The Kaiser Way thus runs through three federal states: Lower Saxony - Thuringia - Saxony-Anhalt, and also through several rural districts: Goslar (GS) - Göttingen (GÖ) - Nordhausen (NDH) - Kyffhäuserkreis (KYF) - Sangerhausen (SGH, today Mansfeld-Südharz MSH).
This is the actual route of the Kaiser Way, an "old trade route over the Harz, named after the flight of Emperor Henry IV from his Harzburg Castle to the shelter of abbeys in the South Harz and to Tilleda in the year 1074".
Despite that, there is also a bigger network of paths in the East Harz which goes by the name "Ways of the German Emperors and Empresses of the Middle Ages in the Harz" and also bears the imperial crown, but should not be referred to as the Kaiser Way.

== Description ==
This thematic footpath runs along an old, historic trail – the Kaiser Way. Until around the start of the 21st century, the few routes over the Harz were only steep footpaths, like the Weidenstieg and the Salzstieg. The footpath, bridleway and, later, drive, that is most steeped in history is the Kaiser Way.

As a 'high way' it followed the heights and avoided the deepest valleys, so that travellers expended the least possible amount of effort as they crossed the Harz. The way ran immediately past the Achtermann, at the fourth highest mountain in the Harz after the Brocken, Wurmberg and Bruchberg.

The condition of the route is extremely varied and changeable. For example, in the National Park it is often a wide and well signed gravel path. In the South Harz and in Thuringia, where visitor congestion is less, the walker often has to negotiate poorly maintained paths. The path has tarmac, gravel and cobblestone sections as well as forest and field tracks of coarse stones, mud or sand, as well as sections through villages and towns.

== History ==
There were definite footpaths here even in prehistoric times, as can be deduced from the significant amount of Stone Age finds along the route.

In 744, the army of the Frankish major domo (Hausmeier) Pippin the Younger moved down this route.

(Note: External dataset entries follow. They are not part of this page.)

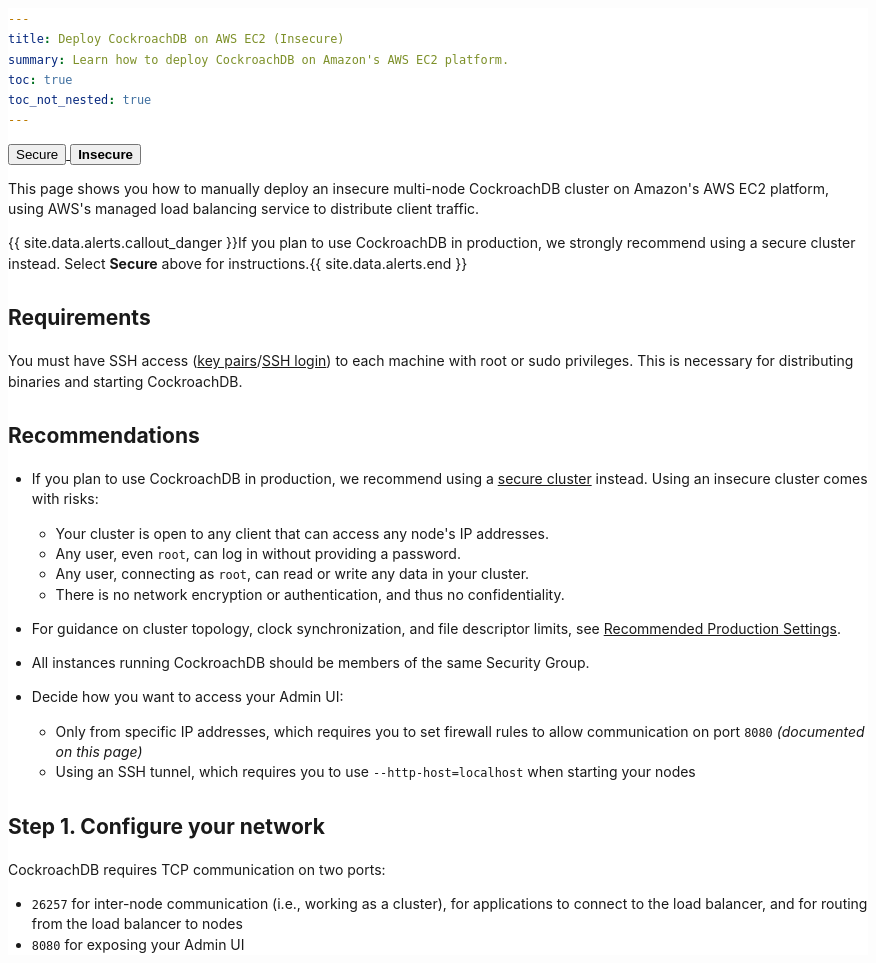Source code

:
 ```yaml
---
title: Deploy CockroachDB on AWS EC2 (Insecure)
summary: Learn how to deploy CockroachDB on Amazon's AWS EC2 platform.
toc: true
toc_not_nested: true
---
```


<div class="filters filters-big clearfix">
  <a href="deploy-cockroachdb-on-aws.html"><button class="filter-button">Secure</button>
  <button class="filter-button current"><strong>Insecure</strong></button></a>
</div>

This page shows you how to manually deploy an insecure multi-node CockroachDB cluster on Amazon's AWS EC2 platform, using AWS's managed load balancing service to distribute client traffic.

{{ site.data.alerts.callout_danger }}If you plan to use CockroachDB in production, we strongly recommend using a secure cluster instead. Select <strong>Secure</strong> above for instructions.{{ site.data.alerts.end }}


## Requirements

You must have SSH access ([key pairs](http://docs.aws.amazon.com/AWSEC2/latest/UserGuide/ec2-key-pairs.html)/[SSH login](http://docs.aws.amazon.com/AWSEC2/latest/UserGuide/AccessingInstancesLinux.html)) to each machine with root or sudo privileges. This is necessary for distributing binaries and starting CockroachDB.

## Recommendations

- If you plan to use CockroachDB in production, we recommend using a [secure cluster](deploy-cockroachdb-on-aws.html) instead. Using an insecure cluster comes with risks:
  - Your cluster is open to any client that can access any node's IP addresses.
  - Any user, even `root`, can log in without providing a password.
  - Any user, connecting as `root`, can read or write any data in your cluster.
  - There is no network encryption or authentication, and thus no confidentiality.

- For guidance on cluster topology, clock synchronization, and file descriptor limits, see [Recommended Production Settings](recommended-production-settings.html).

- All instances running CockroachDB should be members of the same Security Group.

- Decide how you want to access your Admin UI:
	- Only from specific IP addresses, which requires you to set firewall rules to allow communication on port `8080` *(documented on this page)*
	- Using an SSH tunnel, which requires you to use `--http-host=localhost` when starting your nodes

## Step 1. Configure your network

CockroachDB requires TCP communication on two ports:

- `26257` for inter-node communication (i.e., working as a cluster), for applications to connect to the load balancer, and for routing from the load balancer to nodes
- `8080` for exposing your Admin UI
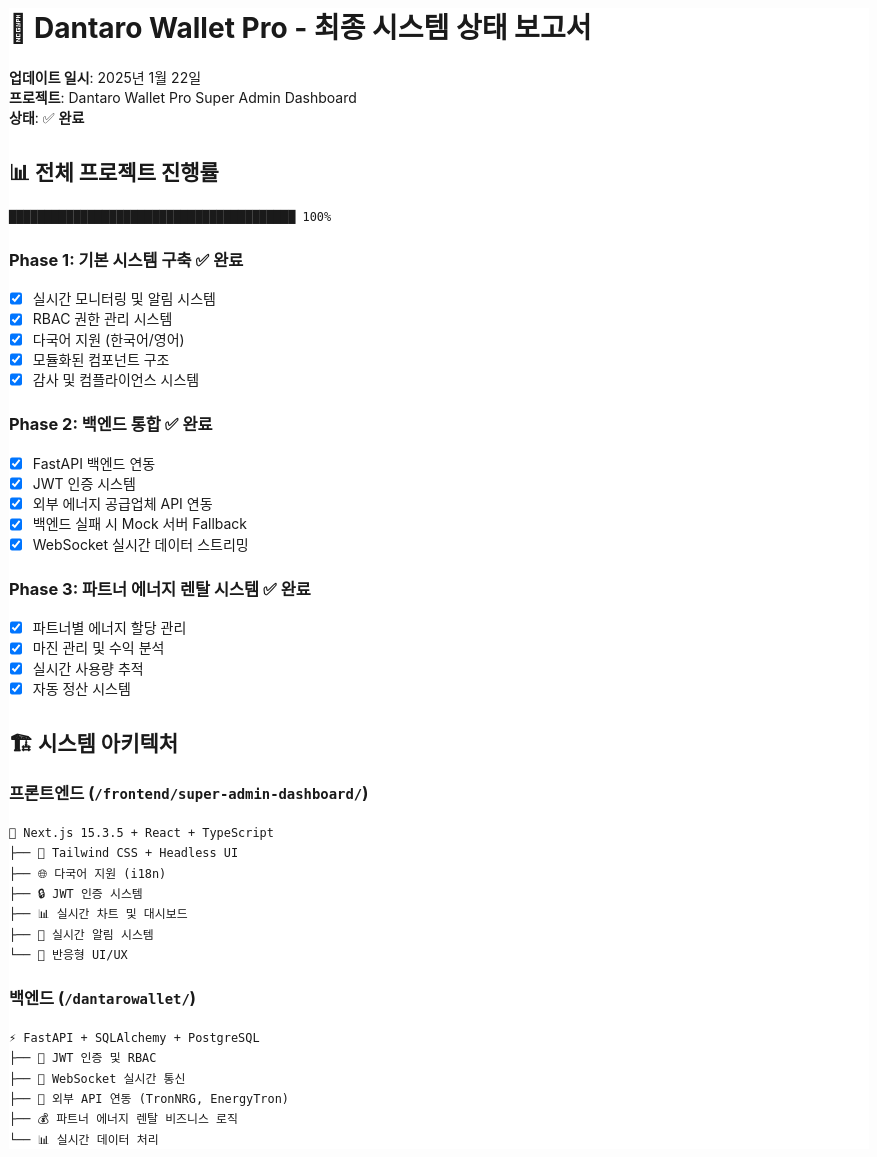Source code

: # 🚀 Dantaro Wallet Pro - 최종 시스템 상태 보고서

**업데이트 일시**: 2025년 1월 22일  
**프로젝트**: Dantaro Wallet Pro Super Admin Dashboard  
**상태**: ✅ **완료**

## 📊 **전체 프로젝트 진행률**

```
████████████████████████████████████████ 100%
```

### **Phase 1**: 기본 시스템 구축 ✅ **완료**
- [x] 실시간 모니터링 및 알림 시스템
- [x] RBAC 권한 관리 시스템  
- [x] 다국어 지원 (한국어/영어)
- [x] 모듈화된 컴포넌트 구조
- [x] 감사 및 컴플라이언스 시스템

### **Phase 2**: 백엔드 통합 ✅ **완료**
- [x] FastAPI 백엔드 연동
- [x] JWT 인증 시스템
- [x] 외부 에너지 공급업체 API 연동
- [x] 백엔드 실패 시 Mock 서버 Fallback
- [x] WebSocket 실시간 데이터 스트리밍

### **Phase 3**: 파트너 에너지 렌탈 시스템 ✅ **완료**
- [x] 파트너별 에너지 할당 관리
- [x] 마진 관리 및 수익 분석
- [x] 실시간 사용량 추적
- [x] 자동 정산 시스템

## 🏗️ **시스템 아키텍처**

### **프론트엔드** (`/frontend/super-admin-dashboard/`)
```
📱 Next.js 15.3.5 + React + TypeScript
├── 🎨 Tailwind CSS + Headless UI
├── 🌐 다국어 지원 (i18n)
├── 🔒 JWT 인증 시스템
├── 📊 실시간 차트 및 대시보드
├── 🔔 실시간 알림 시스템
└── 📱 반응형 UI/UX
```

### **백엔드** (`/dantarowallet/`)
```
⚡ FastAPI + SQLAlchemy + PostgreSQL
├── 🔐 JWT 인증 및 RBAC
├── 📡 WebSocket 실시간 통신
├── 🔌 외부 API 연동 (TronNRG, EnergyTron)
├── 💰 파트너 에너지 렌탈 비즈니스 로직
└── 📊 실시간 데이터 처리
```
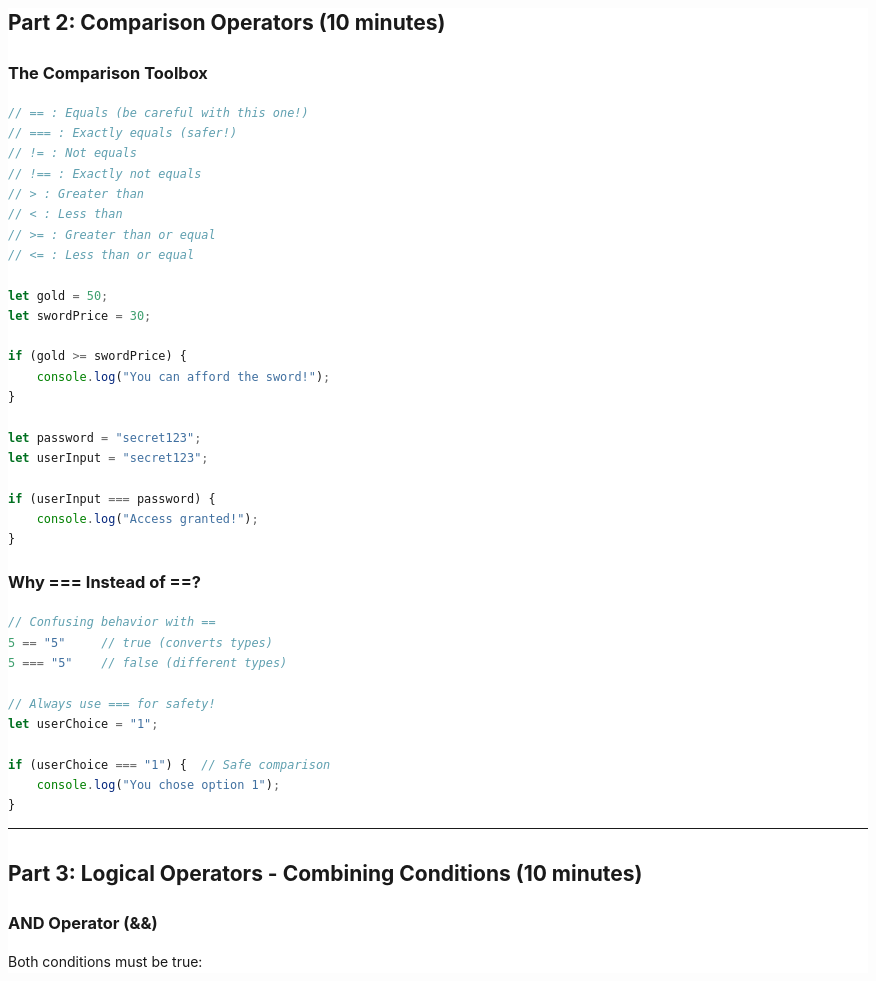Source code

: 
## Part 2: Comparison Operators (10 minutes)

### The Comparison Toolbox

```javascript
// == : Equals (be careful with this one!)
// === : Exactly equals (safer!)
// != : Not equals
// !== : Exactly not equals
// > : Greater than
// < : Less than
// >= : Greater than or equal
// <= : Less than or equal

let gold = 50;
let swordPrice = 30;

if (gold >= swordPrice) {
    console.log("You can afford the sword!");
}

let password = "secret123";
let userInput = "secret123";

if (userInput === password) {
    console.log("Access granted!");
}
```

### Why === Instead of ==?

```javascript
// Confusing behavior with ==
5 == "5"     // true (converts types)
5 === "5"    // false (different types)

// Always use === for safety!
let userChoice = "1";

if (userChoice === "1") {  // Safe comparison
    console.log("You chose option 1");
}
```

---

## Part 3: Logical Operators - Combining Conditions (10 minutes)

### AND Operator (&&)
Both conditions must be true:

Many great armies, but also goods of every sort, especially ore from the Rammelsberg, from Altenau and the Spitzberg were transported over the Harz on this route. The majority of the Kaiser Way is identical with the former Heidenstieg, which was called a via (road) in 1258.

The Kaiser Way derived its name from the successful escape of Emperor Henry IV in the night of 8/9 August 1073 from the Saxons. He fled from his castle on the Burgberg near Bad Harzburg via Walkenried and Ellrich to Eschwege on the River Werra. Later Henry the Lion in the year 1180, King Philip of Swabia 1200, Emperor Otto IV 1206/1208 and Emperor Frederick II, in the year 1219 took the same route over the Harz for their armies.

The way was never in a good condition. True, granite slabs, erratics and tree trunks were used to overcome the largest potholes, but as anything lost along the way belonged by right to the land lords, they were more interested in maintaining the poor condition of the route. All goods had to be transferred, whilst in the lowlands, from four-wheeled covered wagons to two-wheeled 'Harz carts' (Harzkarren), normally used for transporting ore.

Each cart was hauled by six to eight, or even more horses over the Harz. Deep ruts in the granite slabs between Königskrug and Oderbrück still bear witness today to this harsh chapter in the history of the Kaiserweg.

From 1899 to 1962, a railway halt on the South Harz Railway (Braunlage–Walkenried) called Kaiserweg was situated at the crossing of the path with the Landstraße from Wieda to Braunlage. Until 1963 wood was loaded here.

== Sources ==
- Wandern in the Westharz, Landesvermessungsamt Niedersachsen, Karte 1 des Wanderkartensets Wandern im Harz, 1:50.000, ISBN 978-3-89435-669-9.
- Südliches Harzvorland mit Kyffhäusergebirge und Hainleite, Karte WK50_56 des Thüringer Landesvermessungsamts, 1:50.000, ISBN 3-86140-244-0.
- Über den Harz, Natur erleben am Kaiserweg, Dr. K. George, Broschüre des Regionalverbandes Harz e.V., Quedlinburg 2006.
- Wandern auf dem Kaiserweg Harz, F. Genrich, 2007, BoD Norderstedt, ISBN 978-3-8370-4695-3.